Not every school board, of course, is so enlightened. Even so, families have avoided legal hassles by getting prior approval of their home-study program. Holt, for example, counsels a low profile. "The way not to do it is to go down to the school screaming."

Any family thinking of home education must realize it poses serious hazards, even if legal problems can be avoided. Home education requires self-discipline and character. Parents must be prepared to work hard enough to insure that their children can do well on standardized tests. Home education, says Imperial School's Joseph Locke, is definitely only "for self-starters."

The problem with home education that won't go away is something educators, in their awful jargon, call "social interaction." To a great extent, the dangers of your child's lack of "peer experience" (more awful jargon!) have been exaggerated. School is really an artificial social environment. During few other times in your life do you mix on a regular basis with so many different people. Nevertheless, most parents do want their children to be able to reasonably get along with other beings. As Romans 12:18 says, "as much as lieth in you, live peaceably with all men."

Obviously a good home education should allow students opportunities to meet with others their own age.

 

The Coming Revolution in Public Education

As a general rule, most of those involved in public schools, in particular the teachers' unions, are vehemently opposed to children escaping the meat-grinder-like approach of the public schools.

Writing in Phi Delta Kappan, Virginia Davis Nordin and William Lloyd Turner, two scholars analyzed or described the growing number of "fundamentalist" schools, and describe them as "locked into rigid, theologically based positions on many issues while American society moves forward."

Of course, what Ms. Nordin and Mr. Turner say is "forward" may be what the Bible says is degenerate and sinful.

Grace Baisinger, "chairperson" of the National Coalition to Save Public Education, told a U.S. News & World Report interview, "We are concerned about the quality of the education program children will receive when they are enrolled in some of these fringe schools."

Physician, heal thyself! Given the declining test scores, grade inflation, and abysmally low academic standards rampant in public schools, you wonder how anyone can say that "quality" of education is any kind of argument in favor of public schools!

Yet in this world, none of the educational alternatives are really satisfactory. Public schools can be dens of violence and illiteracy, and, at best, still leave God out of the curriculum. Secular private schools will probably do a much better job of educating your child in secular knowledge, but still leave God out of the picture. Religious private schools may simply have the wrong religion. Home education requires special effort, and risks legal hassles and a smaller opportunity for your child to be with others his own age.

Christ, when He returns to straighten out this world, will set things right. During His reign on earth, none of these drawbacks will exist. Until then, the choice depends on your own unique circumstances: where you live, the age of your children, your income, your ability to teach.

The public schools remain, however, with serious problems.
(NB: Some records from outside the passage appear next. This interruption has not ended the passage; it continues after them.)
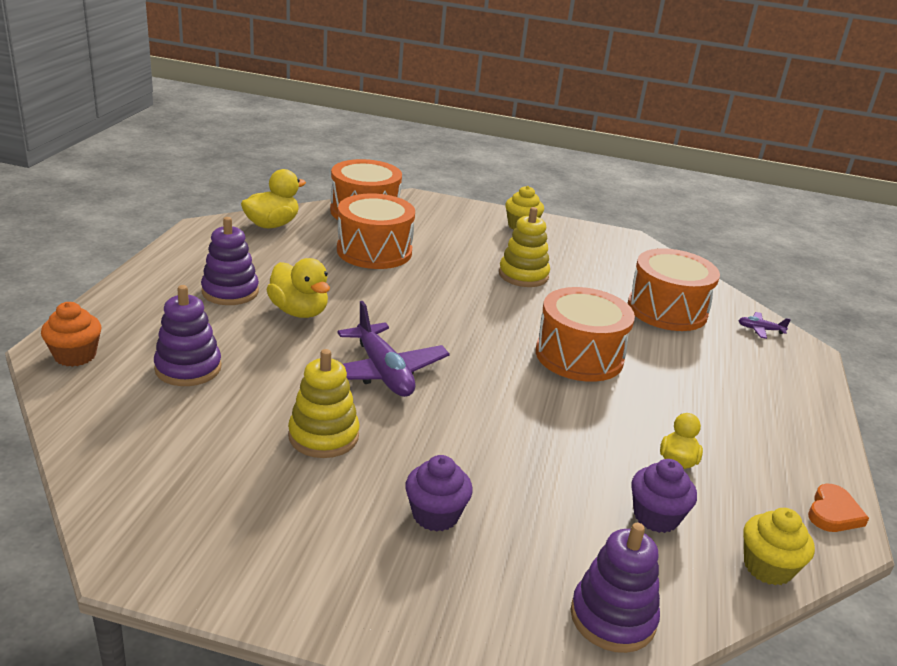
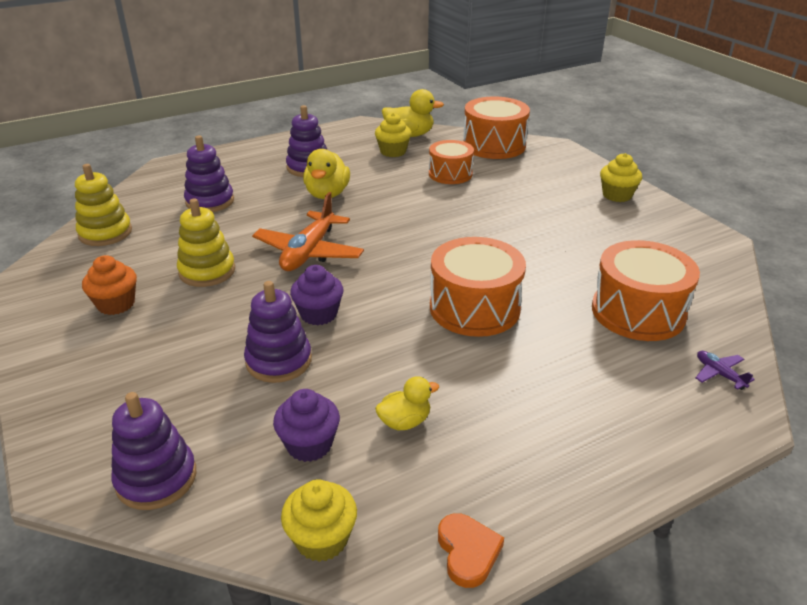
camera: 50 degrees right, 5 degrees up
(75, 355) = (172, 173): orange cupcake -> orange cupcake (116, 304)
(286, 247) = (393, 152): none -> yellow cupcake
(374, 251) = (450, 174): orange drum -> orange drum, size x0.65
(383, 372) = (309, 252): purple plane -> orange plane
(435, 515) = (180, 349): purple cupcake -> purple cupcake (319, 314)
(523, 275) = (543, 232): yellow stacking toy -> yellow stacking toy (105, 233)
(528, 473) = (279, 361): none -> purple stacking toy
(833, 513) = (468, 552): orange heart -> orange heart turned 90 degrees counterclockwise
A concerned parent should feel at least morally entitled to take greater supervision over the education of his own children, whether they are in private school or home educated.
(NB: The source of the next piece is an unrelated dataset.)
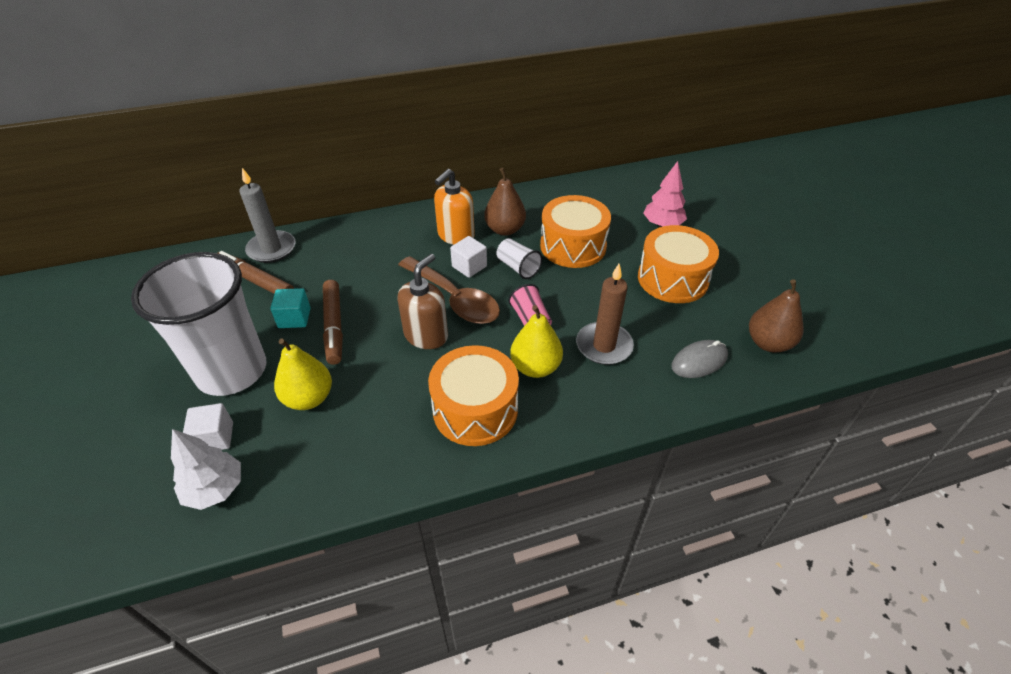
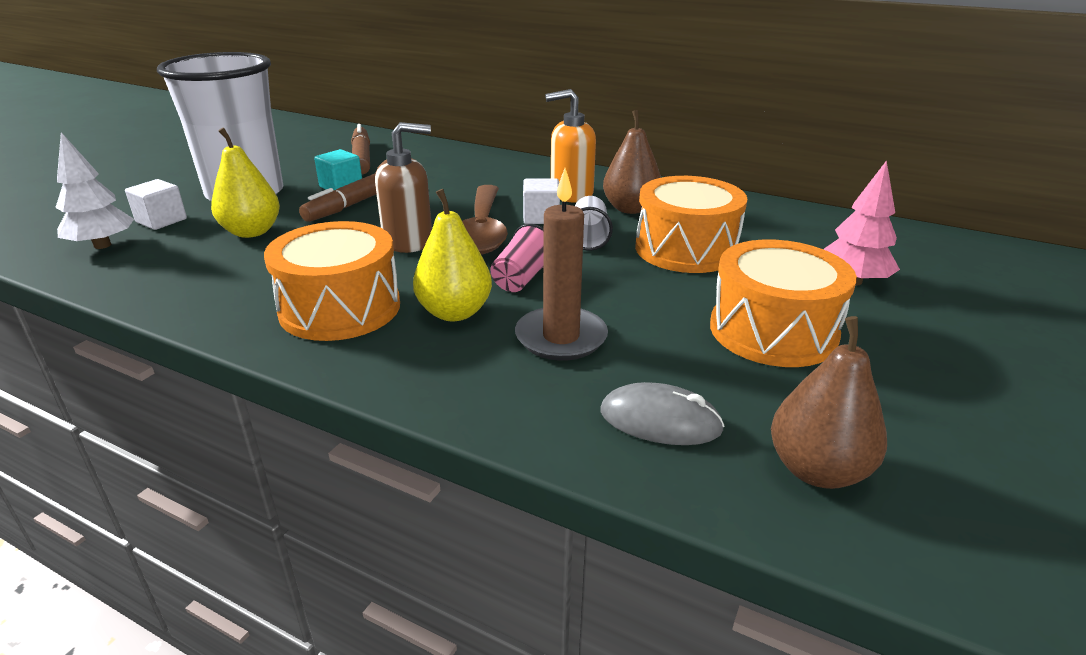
camera: 45 degrees right, 15 degrees down
(271, 249) = (408, 146): grey candle -> none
There is a great struggle for the hearts of the children in Western society, between parents and an often secular, humanistic oriented public school system.

And every parent whose child reaches school age must eventually deal with the system's claim on his child's life. In the United States, at least, the right to a non-government school education is constitutionally guaranteed. In upholding that right, the U.S. Supreme Court wrote some of the greatest words in the history of jurisprudence:

"The child is not the mere creature of the state."